«Aunque tú no los veas, ellos te están viendo». La tengo grabada como consuelo a lo que captan mis ojos. Un trampantojo mental. La nada, el silencio y la quietud ya han invadido absolutamente todo en uno de esos tantos lugares a unos minutos de León. En septiembre ya se olía este sentimiento, pero ahora es el frío el que empieza a hacer acto de presencia. El ambiente y la climatología se van acompasando hasta su plenitud en los últimos meses del año. La soledad se siente internamente al recorrer las calles. Cuando el sol sale lo que ilumina son persianas cerradas. Y las pocas que están abiertas no muestran ningún signo, aunque quiera asumir que alguien me vigila de camino a los contenedores. Se ha vaciado y las voces de personas son excepcionales. Los que nos quedamos, nos saludamos, y tras una breve conversación, cada uno vuelve a su madriguera.
Me acordé de Paul Giamatti haciendo de tuerto. Qué intérprete, qué sutileza, de esos que sobresalen en las películas pequeñas, las más reales de la actualidad. ‘The Holdovers’, que tiene como traducción original, los restos. En español para hacerla más agradable le pusieron ‘Los que se quedan’. Tres personas que en las vacaciones de navidad se ven obligados a quedarse en el campus; un profesor, una cocinera y un alumno. Tres personas extremadamente dispares que por diferentes circunstancias se ven abandonados mientras los demás regresan a sus casas. Durante el curso ese espacio se llena voces, gritos, actividad y juventud, ahora hay nieve, frio y soledad. Entre todo ello unas personas intentando hacerse compañía aunque en un principio no encajen.
No se confundan, los que nos quedamos no somos unos abandonados, unos desechos, o por el estilo. Personas, la mayoría de avanzada edad, que por distintos motivos destinaron su vida aquí. Algunos permanecemos indefinidamente tras el rutinario verano, otros tienen su hogar, su casa y su vida. Pero en estas semanas es cuando se percibe el impactante contraste. Estaba todo lleno, la actividad desbordaba, fiestas de pueblo, personas por doquier, los chavales se divertían por las calles y por la ventana iba pasando gente con asiduidad. Hoy por hoy, lo único que he visto son las Marisa, Concha y Vicenta de siempre, abrigadas y cogidas del brazo. Y por supuesto, con poco de lo que parlotear, ya no hay tanto contenido; tal vez un acopio de lo sucedido en estos meses, imagino.

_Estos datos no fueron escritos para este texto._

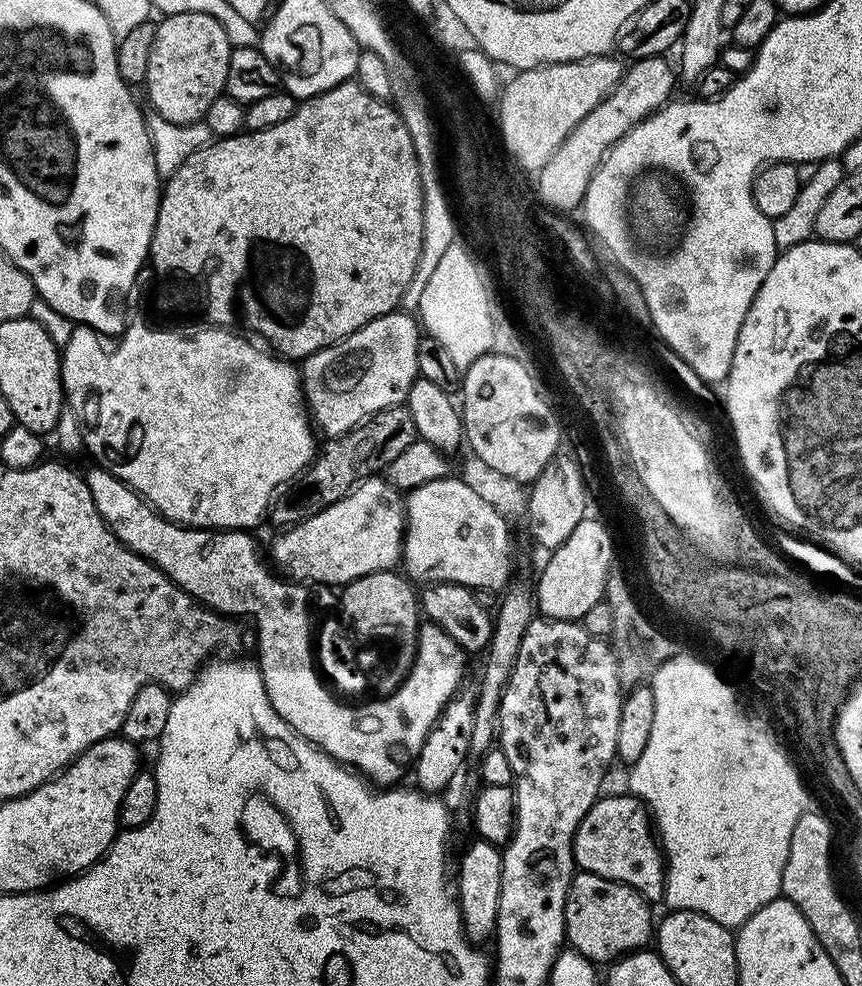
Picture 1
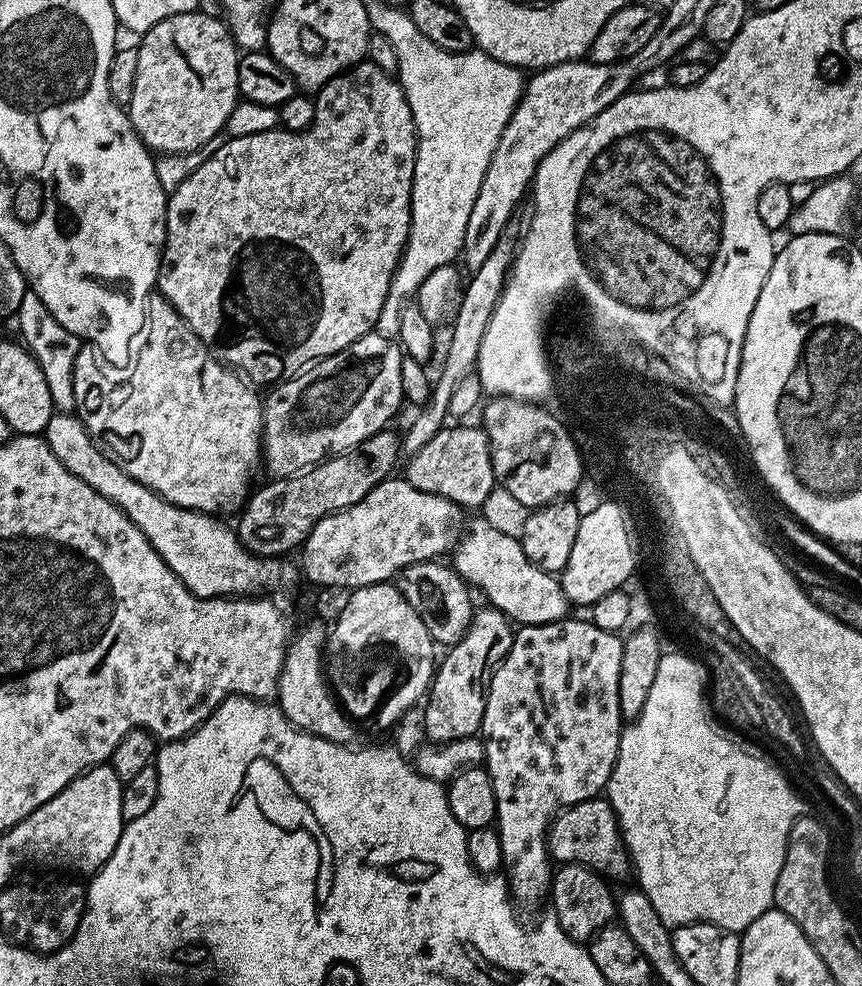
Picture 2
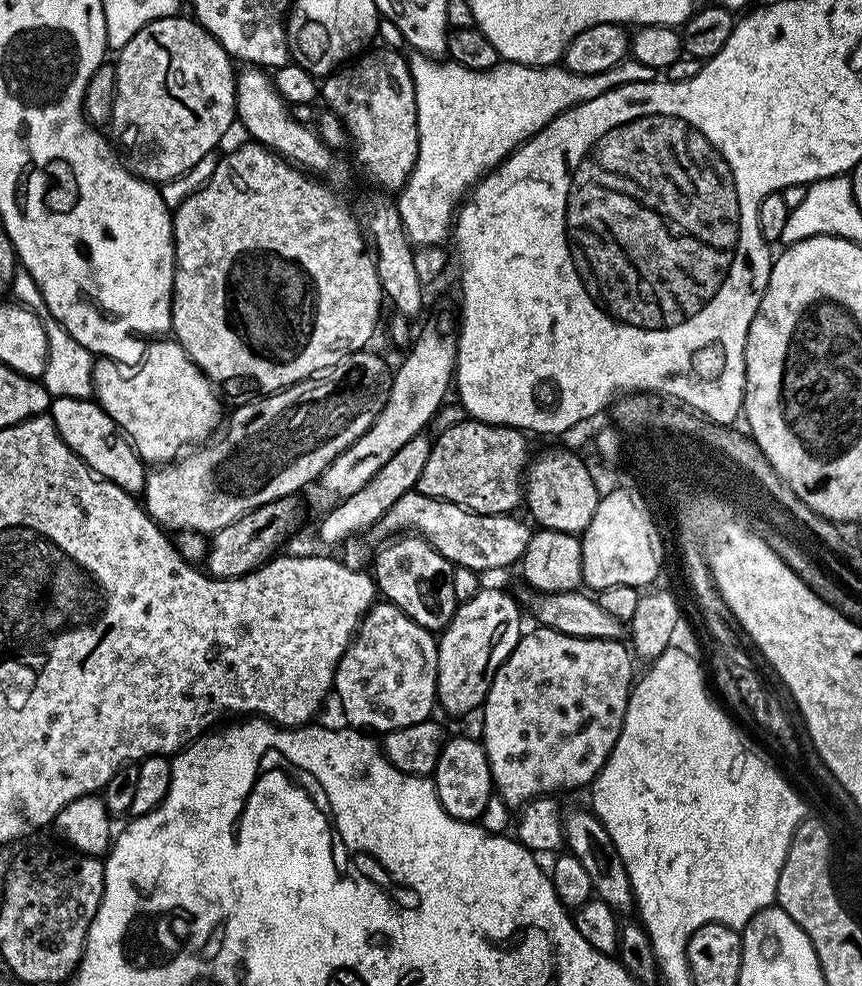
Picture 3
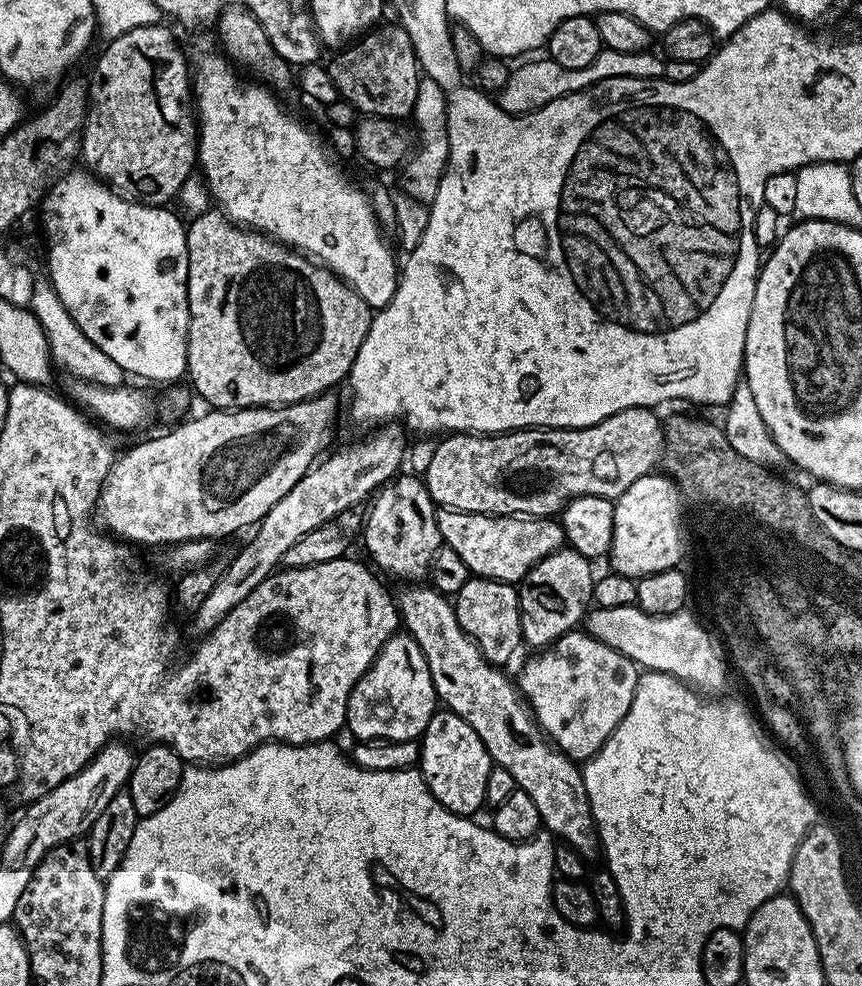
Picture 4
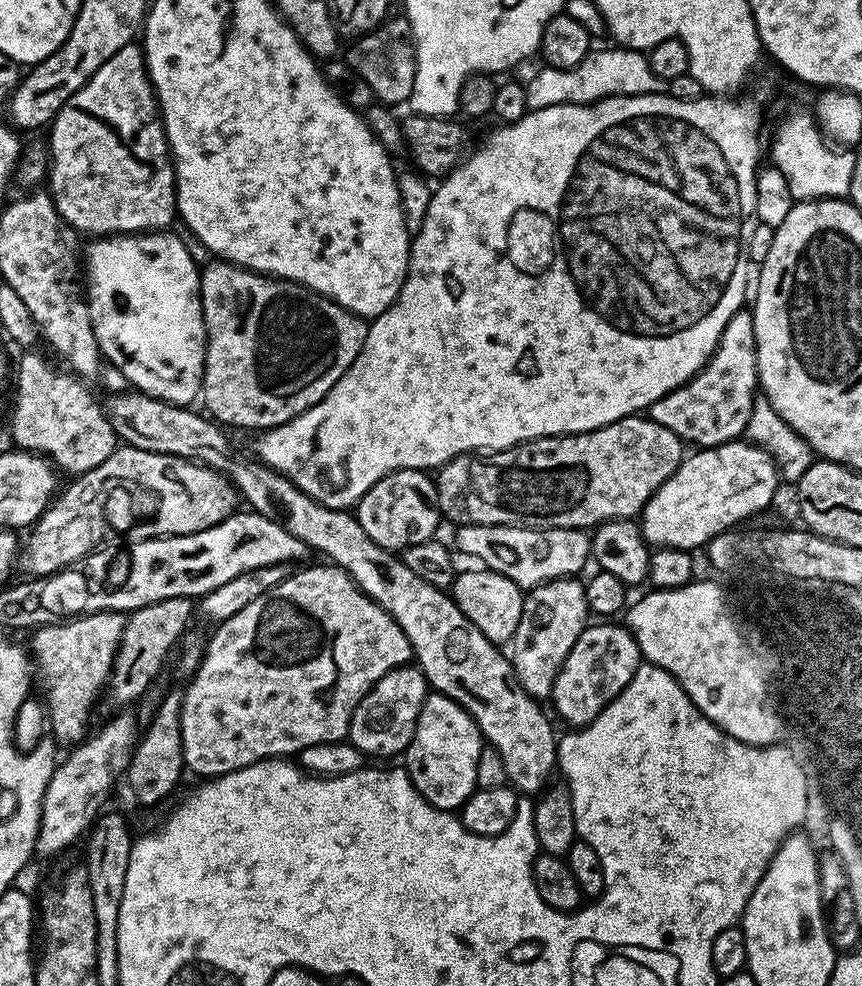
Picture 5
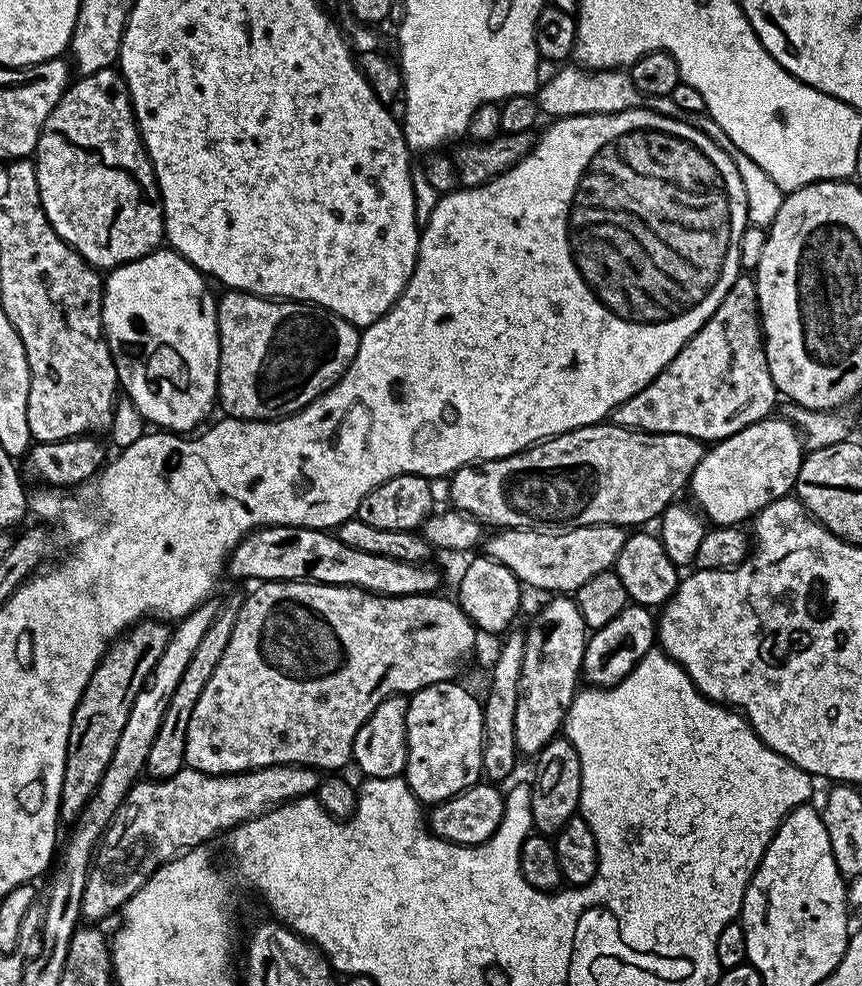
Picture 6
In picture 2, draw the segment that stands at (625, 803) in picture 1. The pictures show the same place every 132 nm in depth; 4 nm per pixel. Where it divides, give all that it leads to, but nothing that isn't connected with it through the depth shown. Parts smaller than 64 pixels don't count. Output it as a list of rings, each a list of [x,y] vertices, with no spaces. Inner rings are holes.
[[[604,798],[583,800],[556,813],[548,826],[548,855],[557,865],[585,864],[605,878],[613,876],[620,880],[630,872],[628,850],[620,834],[620,824]]]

No puedo evitar la melancolía al observar aquellos lugares donde no hace tanto estábamos disfrutando. Se me queda la mirada embobada imaginándonos dos meses atrás y pensando en todas aquellas cosas que solíamos hacer. Esa piscina ahora desierta, en la que pasábamos tardes enteras. Esa desolada pista de pádel en la que no había horas libres. Esas plazas desamparadas donde se celebraban aquellas inigualables fiestas. Este lugar donde no había horas en el día para hacer planes, ahora reposa con tristeza esperando a que todos vuelvan. Las sonrisas han sido sustituidas por el silencio. Estos ancianos lares se quedan como unos abuelos tras la visita familiar del domingo; un suspiro y a convivir de nuevo con la inevitable soledad.
La España vacía regresa a su estado natural hasta que el calor vuelva. Y las personas. Lo que fue todo para nosotros en la temporada estival, ahora se queda mudo y con latidos endebles. En reposo con aquellos pocos que se quedan, y sus animales. De enanos soñábamos con quedarnos aquí todo el año. Ahora, conscientes de la atronadora realidad de los pueblos, nuestro sueño es más una ciencia ficción, como si de un metraje de Christopher Nolan se tratara; un bucle temporal que nos atrape eternamente en el verano de aquí. A veces me pregunto qué pasaría si todos los que lo llenamos ese mes, estuviéramos todo el año. ¿Seríamos más felices? No lo sé, y tal vez nunca lo sabremos.
A mí me contaron que hace unas décadas esto era diferente, que durante todo el año había vitalidad, que se podía tener una infancia en sociedad. Por desgracia, esa posibilidad ya feneció, dejamos a los pueblos sin capacidad en un mundo globalizado encaminado a las ciudades. Hasta las capitales de provincia están sufriendo esta tendencia. Los que tenemos pueblo nos preguntamos qué hacen los que no lo tienen, cómo pueden vivir sin ello. Me pregunto qué sería de mí sin esto, cuantos imprescindibles me faltarían, cuanta felicidad me hubiera perdido. Por mucho que duela asumirlo, al menos en verano resurge como el ave fénix, con elegancia, belleza y magia. Al menos en esos meses su corazón late con un vigor inigualable. Pero mientras tanto, los que se quedan cada vez son menos.